Programming Assignment-2#

The goal of this assingment is to allow you to practice several the following things in Python:

  1. Perfoming typical data processing (or preprocessing if you prefer). This includes all the typical data wraning such as creating news variables, combining several datasets and more

  2. Running explolatory data analysis including basic plotting of variables

  3. Perfoming basic inferential statisticals using statsmodels and scipy to run hypythesis testing and build simple statistial or econometric models.

Datasets#

For this assignment, you will use the following datasets:

Rwanda Health Indicators#

The Excel file was generated by combining multiple CSV files, each containing data on different health indicators for Rwanda, So that each sheet in the file represent one such indicator. See below some of the input files which were used:

  • access-to-health-care_subnational_rwa

  • child-mortality-rates_subnational_rwa

  • dhs-mobile_subnational_rwa

You can download the dataset from here.

Submission Guidelines#

  • Please

Import Required Packages#

from pathlib import Path
import pandas as pd

Setup Input Folders#

As usual, it is good practice to set up input folders using the pathlib package. In this section, make sure to define the folders where your data is stored on your machine.

I find it helpful to set up the working directory and input data folders right at the start of the notebook. To keep things organized, I use the naming convention: FILE_{NAME} for files and DIR_{NAME} for folders. We use capital letters because these are global variables that will be referenced throughout the notebook.

We’ll be using the pathlib library, which offers several advantages over traditional string-based path handling:

  • Cross-platform compatibility - automatically handles path separators (/ vs \) across different operating systems

  • Object-oriented approach - paths are objects with useful methods rather than strings

  • Intuitive syntax - use / operator to join paths naturally: parent_dir / "subfolder" / "file.txt"

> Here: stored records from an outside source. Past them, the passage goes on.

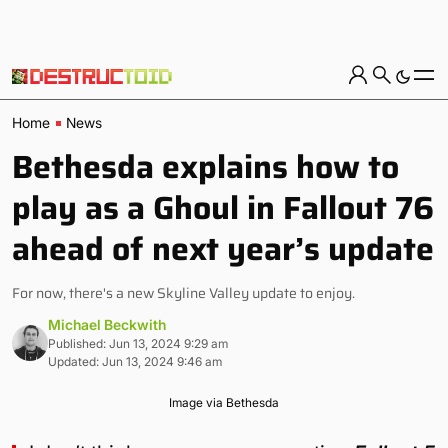
Home
News
Bethesda explains how to
play as a Ghoul in Fallout 76
ahead of next year’s update
For now, there's a new Skyline Valley update to enjoy.
Michael Beckwith
Published: Jun 13, 2024 9:29 am
Updated: Jun 13, 2024 9:46 am
Image via Bethesda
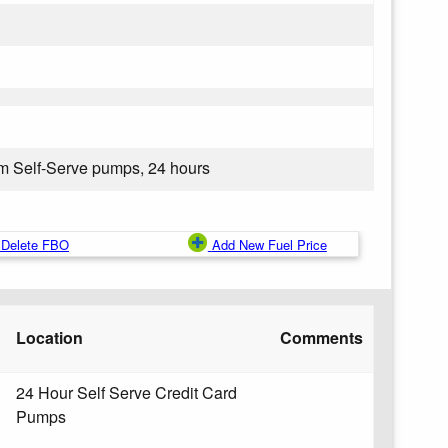
om Self-Serve pumps, 24 hours
Delete FBO
Add New Fuel Price
Location
Comments
24 Hour Self Serve Credit Card
Pumps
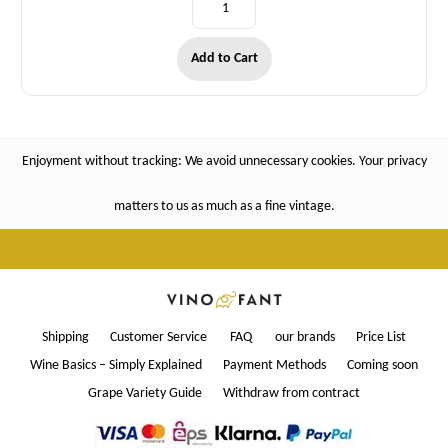
Add to Cart
Enjoyment without tracking: We avoid unnecessary cookies. Your privacy
matters to us as much as a fine vintage.
Shipping
Customer Service
FAQ
our brands
Price List
Wine Basics – Simply Explained
Payment Methods
Coming soon
Grape Variety Guide
Withdraw from contract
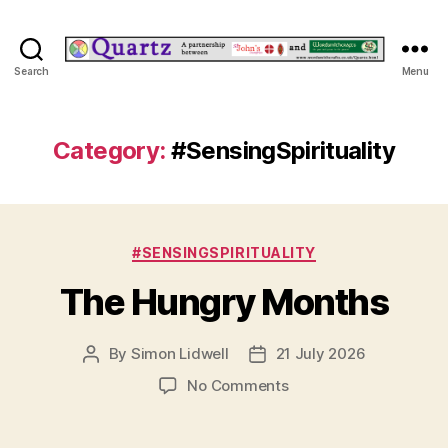
Quartz
Search
Menu
Category:
#SensingSpirituality
Categories
#SENSINGSPIRITUALITY
The Hungry Months
By
Simon Lidwell
21 July 2026
Post
Post
author
date
on
No Comments
The
Hungry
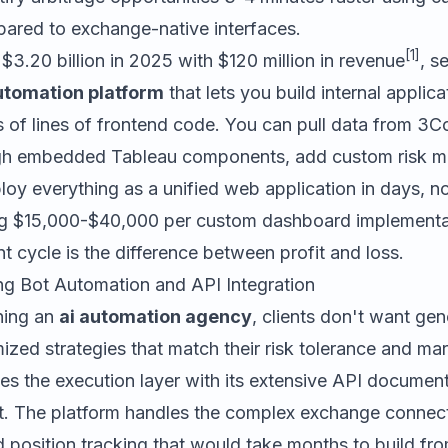
red to exchange-native interfaces.
[1]
 $3.20 billion in 2025 with $120 million in revenue
, s
utomation platform
that lets you build internal applic
s of lines of frontend code. You can pull data from 3
rough embedded Tableau components, add custom risk
loy everything as a unified web application in days, n
g $15,000-$40,000 per custom dashboard implementat
 cycle is the difference between profit and loss.
g Bot Automation and API Integration
ning an
ai automation agency
, clients don't want gen
zed strategies that match their risk tolerance and ma
es the execution layer with its extensive API documen
 The platform handles the complex exchange connecti
position tracking that would take months to build fro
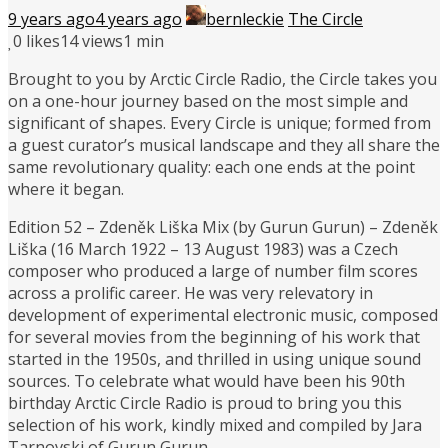
9 years ago
4 years ago
bernleckie
The Circle
0
likes
14 views
1 min
Brought to you by Arctic Circle Radio, the Circle takes you
on a one-hour journey based on the most simple and
significant of shapes. Every Circle is unique; formed from
a guest curator’s musical landscape and they all share the
same revolutionary quality: each one ends at the point
where it began.
Edition 52 – Zdeněk Liška Mix (by Gurun Gurun) – Zdeněk
Liška (16 March 1922 – 13 August 1983) was a Czech
composer who produced a large of number film scores
across a prolific career. He was very relevatory in
development of experimental electronic music, composed
for several movies from the beginning of his work that
started in the 1950s, and thrilled in using unique sound
sources. To celebrate what would have been his 90th
birthday Arctic Circle Radio is proud to bring you this
selection of his work, kindly mixed and compiled by Jara
Tarnovski of Gurun Gurun.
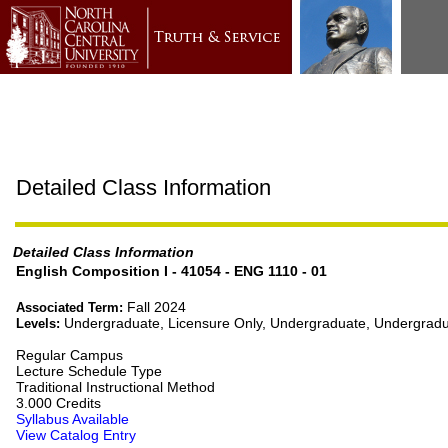
Detailed Class Information
Detailed Class Information
English Composition I - 41054 - ENG 1110 - 01
Fall 2024
Associated Term:
Undergraduate, Licensure Only, Undergraduate, Undergradu
Levels:
Regular Campus
Lecture Schedule Type
Traditional Instructional Method
3.000 Credits
Syllabus Available
View Catalog Entry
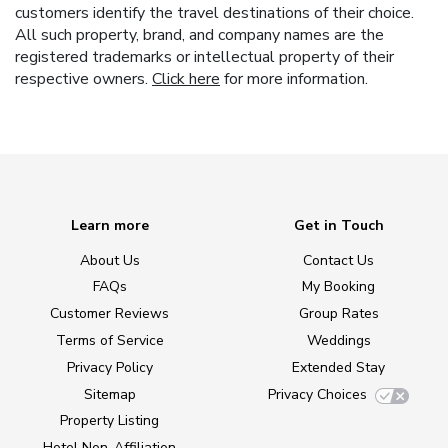
customers identify the travel destinations of their choice.
All such property, brand, and company names are the
registered trademarks or intellectual property of their
respective owners.
Click here
for more information.
Learn more
Get in Touch
About Us
Contact Us
FAQs
My Booking
Customer Reviews
Group Rates
Terms of Service
Weddings
Privacy Policy
Extended Stay
Sitemap
Privacy Choices
Property Listing
Hotel Non-Affiliation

  • Built-in path operations - methods like .exists(), .is_file(), .parent, .stem, and .suffix

  • Safer path manipulation - reduces errors from manual string concatenation and splitting

This is the recommended approach for managing file paths in modern Python development.

# Uncomment the following lines and add your code to define the directories and files
DIR_DATA = Path.cwd().parents[1].joinpath("data")
FILE_EXCEL = DIR_DATA/"RW-Health-Data.xlsx"

# Population by enumeration area (EA) for Malawi
# FILE_POP_MW = ADD YOUR CODE

Part 1: Processing Excel Files#

The primary goal is to preprocess an Excel file with multiple sheets into a unified CSV dataset that consolidates multiple indicators. Having all indicators in a single file at the same analytical unit (national, subnational) is more efficient than managing separate files and enables easier cross-indicator analysis.

Task 1: Generate National-Level Summaries#

For each indicator, compute a single national-level value using appropriate aggregation functions such as mean, sum or count. For this one, all available indicators can be summarized at national level, so we will have a CSV file with one row and

Expected Output Structure#

  1. DataFrame display in Jupyter Notebook

  2. CSV file with columns:

  • indicator_name: Name of the indicator

  • aggregated_value: Computed national value

  • indicator_year: Survey year or something similar

  • survey_name: Name of the survey where information is coming from

  • aggregation_method: Statistical method used (optional)

Task 2: Subnational-Level Indicator Dataset#

Create a merged dataset for indicators with subnational data (ADM2/ADM3 levels), ensuring spatial alignment and consistent administrative boundaries.

Expected Output Structure#

  • indicator_name: Name of the indicator

  • aggregated_value: Computed national value

  • indicator_year: Survey year or something similar

  • survey_name: Name of the survey where information is coming from

  • aggregation_method: Statistical method used (optional)

This structure enables both single-indicator and multi-indicator analysis at the subnational level.